No Deposits This Year at Love Bank, a Museum of Affection Hit by Fire
For romantics looking to display their passion and devotion, the Love Bank in Slovakia has plenty of room in its Love Vault where 7,000 people have already deposited their keepsakes and symbols of affection, whether reciprocated or unrequited.
But this Valentine’s Day, the bank will be closed.
Its medieval building, once home to the muse for what is called “the world’s longest love poem,” almost burned down last March — the result, apparently, of an electrical fault, not rapture run amok.
But love proved eternal.
Left intact was the building’s underground vault where couples and aspiring paramours from around the globe have secreted their totems and messages in tiny Love Boxes. Also undamaged: the text of the 19th-century love poem that wraps around the walls of the vault like the ivy of infatuation.
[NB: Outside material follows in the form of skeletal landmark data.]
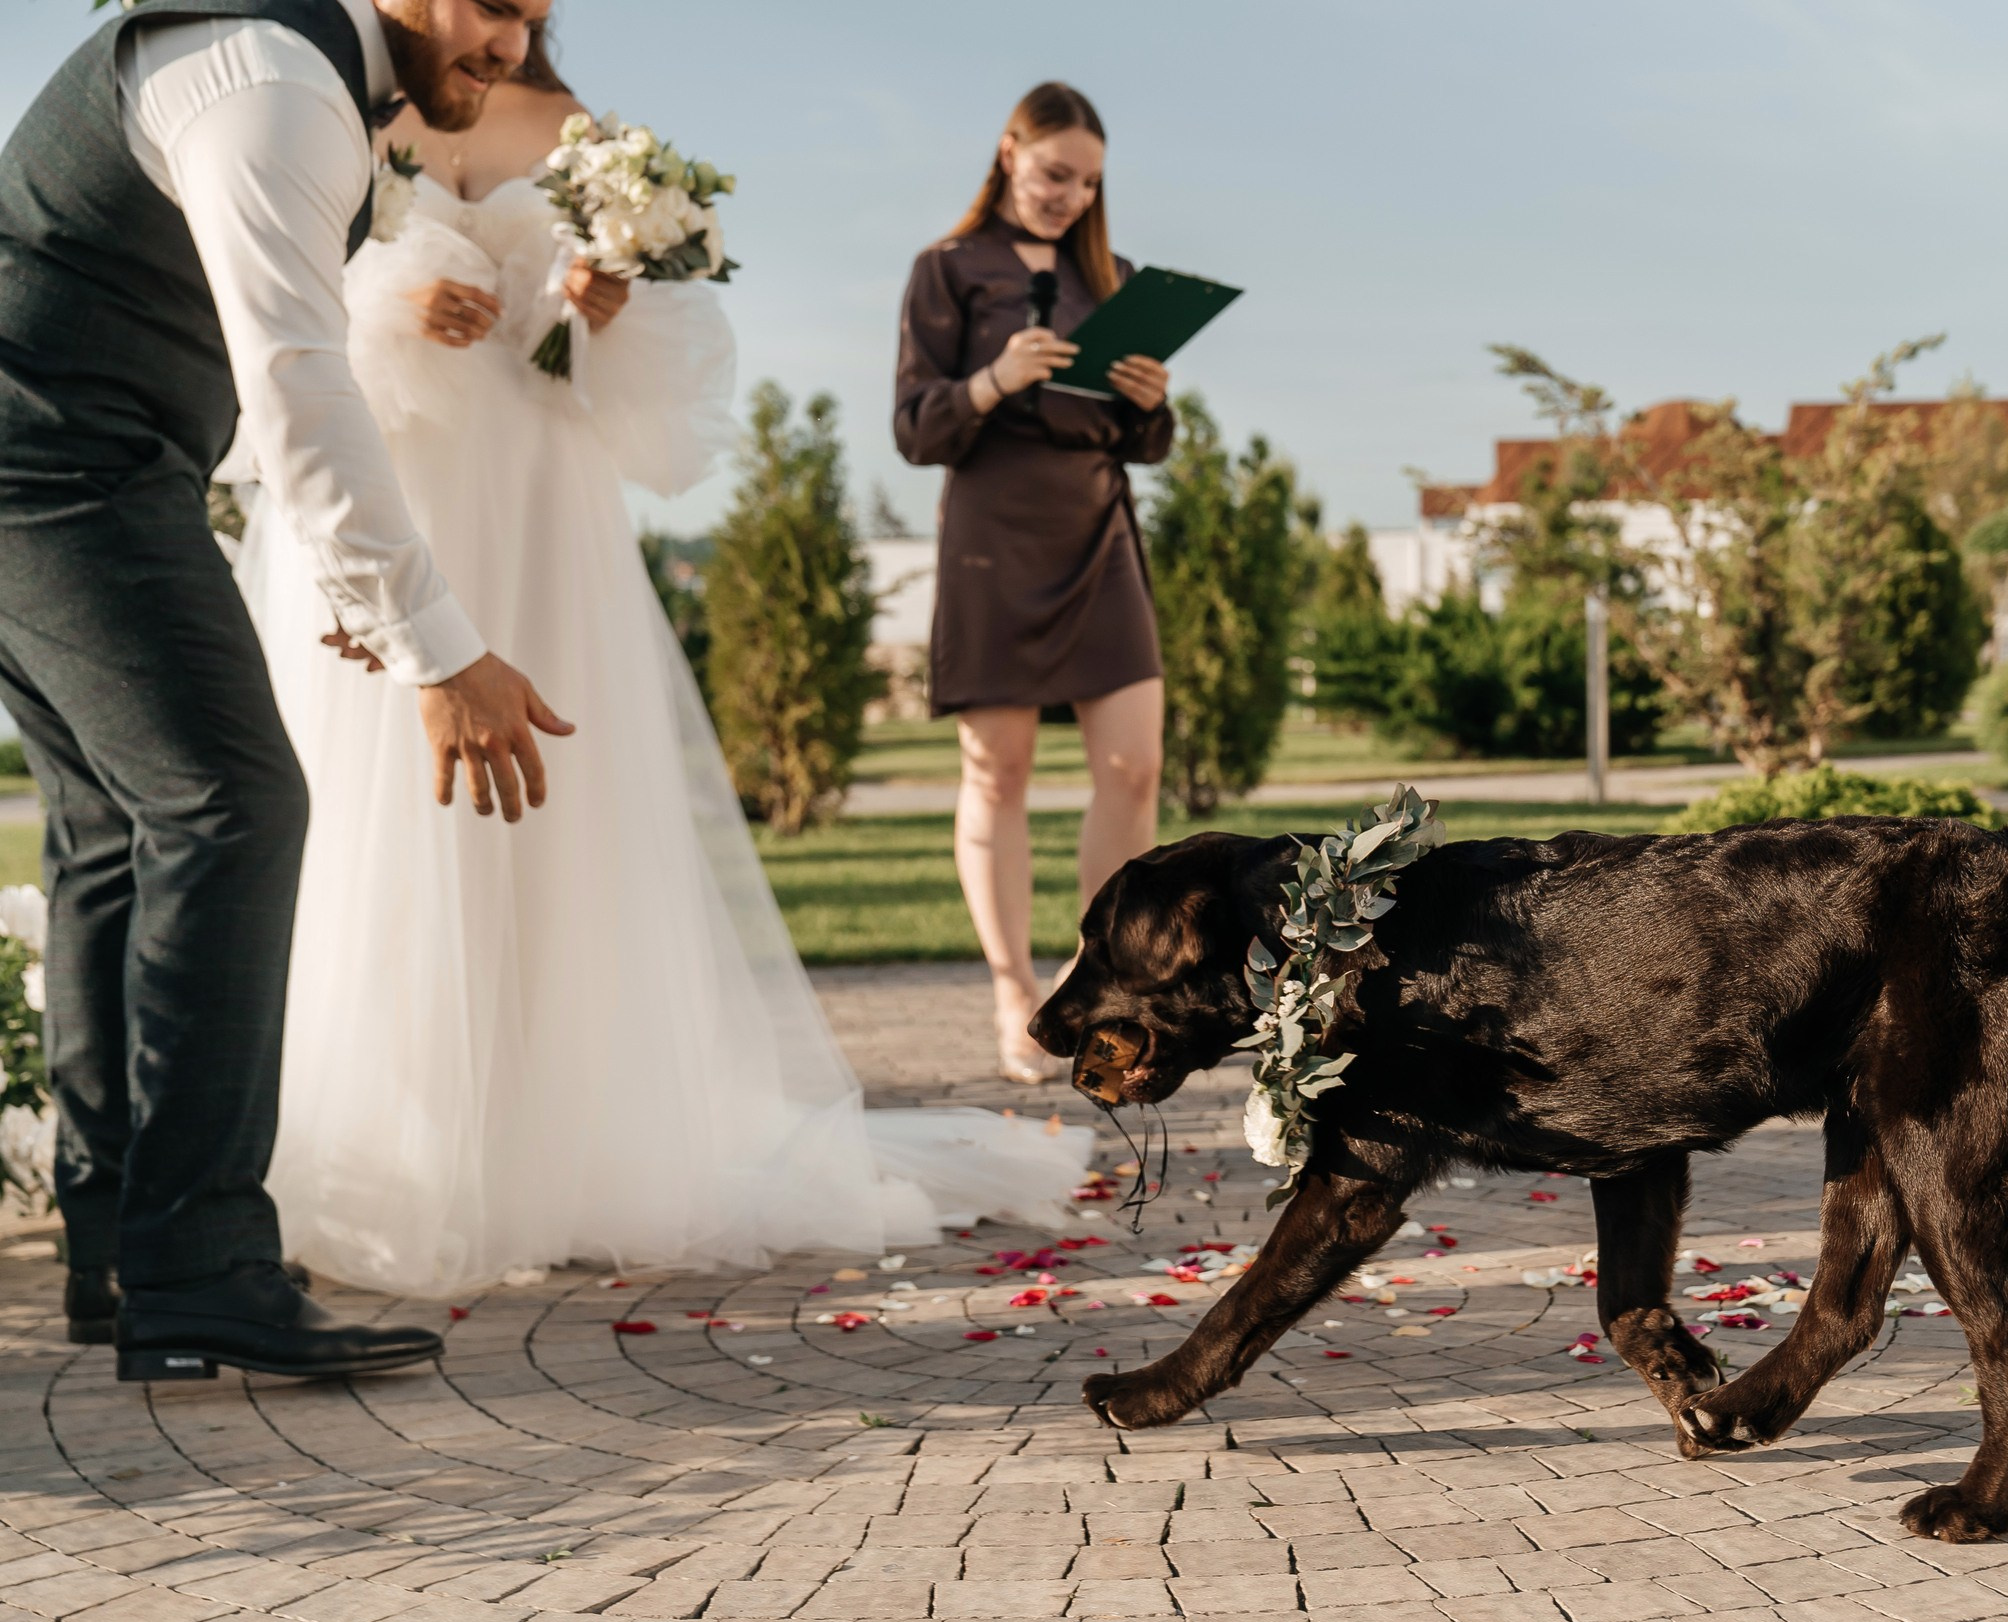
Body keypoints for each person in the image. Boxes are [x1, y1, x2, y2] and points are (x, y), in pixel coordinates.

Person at [231, 30, 1092, 1298]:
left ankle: (563, 1149)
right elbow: (268, 302)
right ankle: (378, 1152)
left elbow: (657, 389)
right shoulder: (334, 102)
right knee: (364, 811)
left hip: (537, 494)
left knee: (556, 834)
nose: (509, 33)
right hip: (394, 483)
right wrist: (390, 303)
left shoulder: (580, 125)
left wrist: (600, 315)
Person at [0, 0, 576, 1381]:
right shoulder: (270, 81)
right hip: (50, 468)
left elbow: (259, 379)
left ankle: (122, 1251)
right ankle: (201, 1265)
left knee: (121, 833)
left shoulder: (301, 75)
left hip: (82, 463)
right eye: (498, 8)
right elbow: (299, 376)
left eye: (537, 19)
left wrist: (339, 588)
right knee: (233, 806)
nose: (510, 48)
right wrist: (439, 644)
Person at [895, 82, 1175, 1085]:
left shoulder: (1118, 274)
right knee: (997, 774)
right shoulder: (946, 269)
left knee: (1133, 769)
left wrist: (1150, 401)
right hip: (990, 539)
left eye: (1087, 180)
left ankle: (1093, 976)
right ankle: (1011, 986)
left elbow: (1148, 443)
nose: (1069, 194)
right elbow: (915, 429)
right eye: (1055, 172)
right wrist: (995, 378)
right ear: (1009, 152)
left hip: (1098, 535)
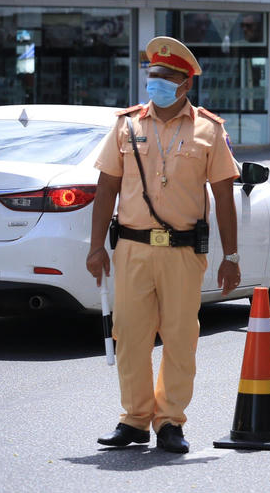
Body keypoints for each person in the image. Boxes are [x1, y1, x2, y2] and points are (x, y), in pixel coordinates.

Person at [86, 36, 241, 454]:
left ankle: (170, 420)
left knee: (179, 338)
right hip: (132, 248)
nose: (155, 83)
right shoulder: (127, 125)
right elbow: (106, 187)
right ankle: (134, 419)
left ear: (185, 84)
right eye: (152, 75)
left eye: (165, 77)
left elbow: (224, 195)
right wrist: (96, 247)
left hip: (183, 252)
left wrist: (231, 256)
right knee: (129, 335)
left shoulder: (209, 129)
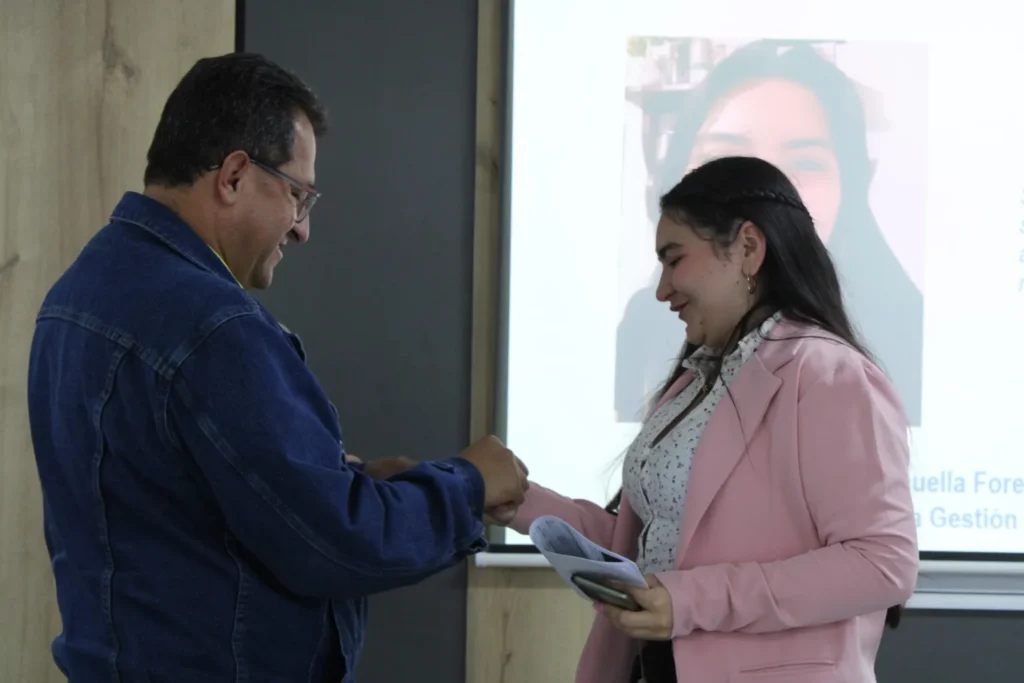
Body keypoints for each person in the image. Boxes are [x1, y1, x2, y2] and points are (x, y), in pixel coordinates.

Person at [26, 52, 528, 682]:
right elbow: (334, 543)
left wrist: (342, 477)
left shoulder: (79, 292)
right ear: (234, 175)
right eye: (299, 195)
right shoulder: (212, 325)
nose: (303, 229)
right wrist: (468, 485)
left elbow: (165, 490)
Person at [505, 156, 919, 682]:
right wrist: (517, 502)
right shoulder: (694, 381)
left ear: (748, 247)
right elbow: (649, 553)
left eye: (673, 259)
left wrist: (689, 600)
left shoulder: (828, 375)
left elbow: (882, 563)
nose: (661, 289)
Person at [616, 40, 924, 427]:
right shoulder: (662, 335)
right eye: (724, 161)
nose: (767, 187)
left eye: (806, 161)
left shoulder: (847, 371)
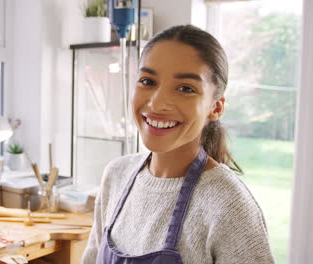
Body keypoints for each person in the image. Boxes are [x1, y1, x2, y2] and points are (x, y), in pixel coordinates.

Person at [81, 25, 275, 264]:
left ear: (216, 107)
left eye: (185, 88)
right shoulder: (116, 175)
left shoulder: (229, 206)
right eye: (147, 81)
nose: (157, 103)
The whole idea of a tourist attraction built as a guileless ode to love, and shrine to a Slovak poem, may strike you, at first blush, as defying both rhyme and reason. But since the Love Bank opened five years ago, tens of thousands have flocked to Banska Stiavnica to reaffirm their devotion in that picaresque town, which was founded in the 13th century and is now a UNESCO World Heritage Site.
The original 1846 manuscript for the poem, completed by Andrej Sladkovic after his love, Marina Pischlova, married someone else, is in the Slovak National Library in Martin. But a facsimile of the work, certified by the World Record Academy as the world’s longest love poem, is on exhibit in the building Marina once lived in.